Tag Archives: Jonathan Stroud

Lockwood & Co – Jonathan Stroud


Penguin Australia

  • 7 February 2023
  • ISBN: 9780241613122
  • Imprint: Penguin
  • RRP: $18.99

Ten years ago I reviewed The Screaming Staircase and wrote: This new series from Jonathan Stroud is the first since the Bartimaeus Sequence which sold over six million copies, and was translated in over 35 languages. The fact that Universal Studios has already picked up the film rights to Lockwood & Co. is an indicator of the enthusiasm this new series should generate. And now this terrific series is set to become the next Netflix sensation for kiddos.

After a decade it was just as enjoyable to re-read in it’s new dress and, once again, I have every confidence that your avid readers from about mid-primary upwards to secondary will thoroughly enjoy it – provided they’re not too squeamish about some pretty fearful ghosts *grin* and love some humour, even if it is a little grotesque at times.

If you still have not read this fab series, I ask ‘why not?’. Stroud’s writing is always classy and original so very much worth your own time as well as some solid promotion for your readers. I’m very much looking forward to seeing what’s been made of it for a viewing audience. Bring it on Netflix I say!! Australian release on 27th January! yay!

Highly recommended for your readers from around 10 years up.

Lockwood & Co #2: The Whispering Skull – Jonathan Stroud


whispering skull

Random House Australia

ISBN: 9780857532664

Published: 01/10/2014

Imprint: Doubleday Childrens

Extent: 496 pages

RRP $22.99

Lucy Carlyle, George Cubbins and their boss, the suave Anthony Lockwood, return in another spine-chilling case for their psychic detection agency. Definitely creepier than the first volume in the series, this one will no doubt have the thrill-seekers even more firmly hooked.

The team of intrepid investigators are called in by DEPREC (Department of Psychical Research and Control, a government agency, which monitors the various agencies and works closely with the police) when a Victorian doctor’s grave is disinterred from Kensal Green Cemetery. A mysterious, and dangerous, object goes missing from the coffin and a terrible phantom is released. At the same time, George has been applying all his energy to discovering more about a rare skull trapped in a glass jar – one of the many mysterious and potentially lethal objects which abound in Lockwood’s dilapidated but cosy home and the company headquarters.
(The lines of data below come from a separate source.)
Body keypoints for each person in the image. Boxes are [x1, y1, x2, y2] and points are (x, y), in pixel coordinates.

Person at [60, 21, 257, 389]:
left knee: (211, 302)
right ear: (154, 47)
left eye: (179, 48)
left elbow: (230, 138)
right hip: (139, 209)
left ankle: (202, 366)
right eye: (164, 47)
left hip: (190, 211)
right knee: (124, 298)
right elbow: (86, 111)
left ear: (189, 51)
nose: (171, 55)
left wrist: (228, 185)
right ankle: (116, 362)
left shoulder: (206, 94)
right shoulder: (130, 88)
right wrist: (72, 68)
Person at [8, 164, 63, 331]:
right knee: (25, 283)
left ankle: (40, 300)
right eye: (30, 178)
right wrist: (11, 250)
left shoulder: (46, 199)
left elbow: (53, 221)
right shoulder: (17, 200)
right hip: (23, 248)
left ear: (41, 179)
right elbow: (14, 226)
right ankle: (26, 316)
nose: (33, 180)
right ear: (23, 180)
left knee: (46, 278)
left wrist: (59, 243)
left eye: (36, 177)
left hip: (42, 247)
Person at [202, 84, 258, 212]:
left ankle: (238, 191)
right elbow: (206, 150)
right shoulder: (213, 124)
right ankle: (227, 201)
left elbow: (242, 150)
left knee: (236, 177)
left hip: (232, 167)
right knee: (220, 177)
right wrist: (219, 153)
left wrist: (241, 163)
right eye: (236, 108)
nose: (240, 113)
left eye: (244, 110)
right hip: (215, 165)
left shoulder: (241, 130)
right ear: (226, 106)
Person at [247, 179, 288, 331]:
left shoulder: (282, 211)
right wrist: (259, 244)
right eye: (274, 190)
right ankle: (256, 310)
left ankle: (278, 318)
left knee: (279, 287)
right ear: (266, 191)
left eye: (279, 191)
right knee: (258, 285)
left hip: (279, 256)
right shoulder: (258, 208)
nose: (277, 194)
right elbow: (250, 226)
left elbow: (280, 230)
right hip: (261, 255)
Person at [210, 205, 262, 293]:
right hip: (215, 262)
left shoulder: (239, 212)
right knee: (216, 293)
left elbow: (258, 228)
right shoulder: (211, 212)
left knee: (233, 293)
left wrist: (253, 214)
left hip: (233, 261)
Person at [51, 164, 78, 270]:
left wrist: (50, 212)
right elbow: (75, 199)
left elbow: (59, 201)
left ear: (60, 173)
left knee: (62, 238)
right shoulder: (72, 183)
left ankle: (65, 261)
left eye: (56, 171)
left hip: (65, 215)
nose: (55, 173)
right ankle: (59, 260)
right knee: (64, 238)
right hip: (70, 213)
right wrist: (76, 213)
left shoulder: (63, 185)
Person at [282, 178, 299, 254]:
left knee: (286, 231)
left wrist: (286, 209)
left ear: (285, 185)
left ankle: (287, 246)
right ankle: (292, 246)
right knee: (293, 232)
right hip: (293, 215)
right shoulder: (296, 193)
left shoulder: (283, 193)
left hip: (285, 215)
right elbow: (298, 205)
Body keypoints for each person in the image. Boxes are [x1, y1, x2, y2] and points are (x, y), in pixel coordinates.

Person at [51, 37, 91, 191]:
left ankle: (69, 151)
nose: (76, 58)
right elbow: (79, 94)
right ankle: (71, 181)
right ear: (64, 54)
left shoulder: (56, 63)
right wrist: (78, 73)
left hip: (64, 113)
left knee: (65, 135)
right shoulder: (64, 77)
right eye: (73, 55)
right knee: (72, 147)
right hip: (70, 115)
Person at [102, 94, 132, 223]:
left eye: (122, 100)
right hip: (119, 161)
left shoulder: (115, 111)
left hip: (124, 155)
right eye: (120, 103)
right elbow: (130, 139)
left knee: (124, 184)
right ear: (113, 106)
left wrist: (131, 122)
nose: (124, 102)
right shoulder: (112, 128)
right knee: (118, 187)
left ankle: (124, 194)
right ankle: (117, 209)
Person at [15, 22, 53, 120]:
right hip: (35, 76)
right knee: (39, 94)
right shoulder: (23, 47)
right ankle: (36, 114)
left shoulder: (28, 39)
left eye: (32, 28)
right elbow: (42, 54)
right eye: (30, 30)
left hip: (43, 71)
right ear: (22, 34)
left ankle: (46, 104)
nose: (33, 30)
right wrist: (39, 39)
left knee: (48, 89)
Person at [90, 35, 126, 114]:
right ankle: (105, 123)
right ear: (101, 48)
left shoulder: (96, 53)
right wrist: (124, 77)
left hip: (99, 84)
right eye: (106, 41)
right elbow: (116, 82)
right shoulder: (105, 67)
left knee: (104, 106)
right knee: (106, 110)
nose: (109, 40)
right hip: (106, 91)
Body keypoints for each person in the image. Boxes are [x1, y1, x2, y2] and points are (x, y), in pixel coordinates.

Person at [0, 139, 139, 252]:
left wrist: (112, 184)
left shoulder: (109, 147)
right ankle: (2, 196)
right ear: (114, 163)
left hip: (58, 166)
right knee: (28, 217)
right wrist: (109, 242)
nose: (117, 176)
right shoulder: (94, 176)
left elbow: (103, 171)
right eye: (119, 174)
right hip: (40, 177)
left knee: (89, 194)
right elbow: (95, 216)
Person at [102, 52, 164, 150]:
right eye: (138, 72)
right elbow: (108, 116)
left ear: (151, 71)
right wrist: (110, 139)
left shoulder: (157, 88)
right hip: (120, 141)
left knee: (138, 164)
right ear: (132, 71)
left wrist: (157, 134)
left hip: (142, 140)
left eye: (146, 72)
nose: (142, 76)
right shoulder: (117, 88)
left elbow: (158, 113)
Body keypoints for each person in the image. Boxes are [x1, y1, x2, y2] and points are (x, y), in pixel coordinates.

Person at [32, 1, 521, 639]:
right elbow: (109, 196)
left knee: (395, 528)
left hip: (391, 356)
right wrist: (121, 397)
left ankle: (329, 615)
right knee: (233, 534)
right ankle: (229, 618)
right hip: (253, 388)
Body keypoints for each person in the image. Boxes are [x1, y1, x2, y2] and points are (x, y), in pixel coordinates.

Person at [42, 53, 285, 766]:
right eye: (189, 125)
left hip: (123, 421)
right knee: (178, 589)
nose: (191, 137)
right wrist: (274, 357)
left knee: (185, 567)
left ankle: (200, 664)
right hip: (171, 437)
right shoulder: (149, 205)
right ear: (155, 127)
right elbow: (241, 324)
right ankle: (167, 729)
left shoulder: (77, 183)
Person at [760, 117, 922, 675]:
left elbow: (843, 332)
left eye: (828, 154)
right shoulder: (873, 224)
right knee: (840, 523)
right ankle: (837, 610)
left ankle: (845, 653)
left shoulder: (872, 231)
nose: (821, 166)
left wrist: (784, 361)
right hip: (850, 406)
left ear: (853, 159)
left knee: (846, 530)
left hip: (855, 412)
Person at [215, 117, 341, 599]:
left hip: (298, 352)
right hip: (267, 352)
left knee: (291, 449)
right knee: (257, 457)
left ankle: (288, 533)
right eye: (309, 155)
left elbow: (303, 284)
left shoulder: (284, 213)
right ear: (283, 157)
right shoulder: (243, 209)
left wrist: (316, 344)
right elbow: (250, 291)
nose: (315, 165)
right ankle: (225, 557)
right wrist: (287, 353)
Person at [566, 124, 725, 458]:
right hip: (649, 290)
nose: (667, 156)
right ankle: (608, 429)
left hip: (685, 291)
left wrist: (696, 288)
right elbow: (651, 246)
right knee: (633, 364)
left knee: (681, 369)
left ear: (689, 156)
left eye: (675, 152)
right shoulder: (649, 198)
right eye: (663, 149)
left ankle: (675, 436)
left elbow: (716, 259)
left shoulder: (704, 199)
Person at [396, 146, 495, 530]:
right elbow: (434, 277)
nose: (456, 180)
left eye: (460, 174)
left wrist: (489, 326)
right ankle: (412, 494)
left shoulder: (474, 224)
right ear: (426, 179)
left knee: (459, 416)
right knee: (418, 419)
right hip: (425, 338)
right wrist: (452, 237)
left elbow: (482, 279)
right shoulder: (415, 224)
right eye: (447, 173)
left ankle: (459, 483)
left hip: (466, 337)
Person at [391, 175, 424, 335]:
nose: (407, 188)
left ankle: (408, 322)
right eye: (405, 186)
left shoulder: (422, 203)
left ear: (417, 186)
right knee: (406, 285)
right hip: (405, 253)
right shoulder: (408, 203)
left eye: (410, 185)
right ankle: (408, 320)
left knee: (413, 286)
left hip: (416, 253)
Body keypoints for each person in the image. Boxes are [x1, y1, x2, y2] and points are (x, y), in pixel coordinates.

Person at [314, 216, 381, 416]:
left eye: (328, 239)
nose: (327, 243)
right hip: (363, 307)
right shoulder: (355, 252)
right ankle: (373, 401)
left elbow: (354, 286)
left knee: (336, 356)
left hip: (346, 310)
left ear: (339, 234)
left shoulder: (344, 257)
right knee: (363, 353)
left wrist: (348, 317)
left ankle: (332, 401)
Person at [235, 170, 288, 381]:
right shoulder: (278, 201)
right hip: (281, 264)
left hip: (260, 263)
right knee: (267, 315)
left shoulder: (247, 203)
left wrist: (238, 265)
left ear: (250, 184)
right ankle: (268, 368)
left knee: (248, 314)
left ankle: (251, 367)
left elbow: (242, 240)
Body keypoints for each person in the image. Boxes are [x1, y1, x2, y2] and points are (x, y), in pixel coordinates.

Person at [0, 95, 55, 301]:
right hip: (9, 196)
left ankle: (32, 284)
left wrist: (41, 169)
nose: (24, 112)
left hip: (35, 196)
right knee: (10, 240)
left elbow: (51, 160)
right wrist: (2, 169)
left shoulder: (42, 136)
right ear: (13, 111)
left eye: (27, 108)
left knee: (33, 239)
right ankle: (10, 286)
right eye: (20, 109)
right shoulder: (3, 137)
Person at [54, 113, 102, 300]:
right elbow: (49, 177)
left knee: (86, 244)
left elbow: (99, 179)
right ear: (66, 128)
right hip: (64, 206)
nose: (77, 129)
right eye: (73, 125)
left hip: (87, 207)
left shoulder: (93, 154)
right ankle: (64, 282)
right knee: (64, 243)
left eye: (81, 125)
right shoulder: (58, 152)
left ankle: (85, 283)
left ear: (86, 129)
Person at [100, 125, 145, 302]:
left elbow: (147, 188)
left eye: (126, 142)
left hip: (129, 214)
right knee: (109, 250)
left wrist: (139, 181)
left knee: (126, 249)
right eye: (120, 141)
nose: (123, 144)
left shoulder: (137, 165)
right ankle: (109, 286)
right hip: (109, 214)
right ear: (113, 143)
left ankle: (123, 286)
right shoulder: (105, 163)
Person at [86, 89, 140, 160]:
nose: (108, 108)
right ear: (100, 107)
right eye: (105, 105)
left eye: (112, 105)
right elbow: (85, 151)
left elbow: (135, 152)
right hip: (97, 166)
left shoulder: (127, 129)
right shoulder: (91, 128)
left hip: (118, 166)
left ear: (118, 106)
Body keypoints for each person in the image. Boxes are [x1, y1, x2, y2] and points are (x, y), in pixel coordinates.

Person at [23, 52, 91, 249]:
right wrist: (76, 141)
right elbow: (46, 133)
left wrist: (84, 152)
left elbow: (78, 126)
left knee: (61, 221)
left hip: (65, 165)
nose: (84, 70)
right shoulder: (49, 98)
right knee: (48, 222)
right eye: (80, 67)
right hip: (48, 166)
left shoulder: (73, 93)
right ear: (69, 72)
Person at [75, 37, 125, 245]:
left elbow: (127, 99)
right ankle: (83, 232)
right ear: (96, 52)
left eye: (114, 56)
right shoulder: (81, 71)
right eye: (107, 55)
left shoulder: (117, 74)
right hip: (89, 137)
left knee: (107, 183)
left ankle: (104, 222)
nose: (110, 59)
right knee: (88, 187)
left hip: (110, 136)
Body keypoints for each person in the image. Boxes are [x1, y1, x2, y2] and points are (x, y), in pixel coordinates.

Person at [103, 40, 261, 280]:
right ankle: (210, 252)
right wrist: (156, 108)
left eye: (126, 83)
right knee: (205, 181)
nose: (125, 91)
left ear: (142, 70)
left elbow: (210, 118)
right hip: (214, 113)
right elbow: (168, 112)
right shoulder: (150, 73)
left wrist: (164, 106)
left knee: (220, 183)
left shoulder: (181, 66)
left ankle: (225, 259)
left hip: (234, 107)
Once again, there is a liberal dose of humour to lighten the tension of the plot which does frequently get fiendishly edgy . The return of secondary characters from the first book, including the trio’s adversaries from rival agency Fitts and particularly, the supercilious Kipps, as well as the introduction of new oddballs such as Flo Bones, a rather unfortunate ‘friend’ of Lockwood, brings another layer to the plot with the various interactions between groups and individuals.

Throughout the novel, Lucy’s curiosity about Lockwood’s reticence regarding his personal history and the upstairs room which is forbidden to both she and George, becomes more and more acute, particularly when the horrible ghost jar skull starts talking – and clearly she is the only one who can hear it’s insidious words.

The ending – with the successful conclusion of the case out of the way –has a marvellous reveal which provides just the sort of segue to keep fans eager for the next instalment.

My searching indicates only that the first novel’s film adaptation is currently in production stages  with no release date advised but, for sure, this will be a movie that will attract a flock of ghoul-hungry viewers.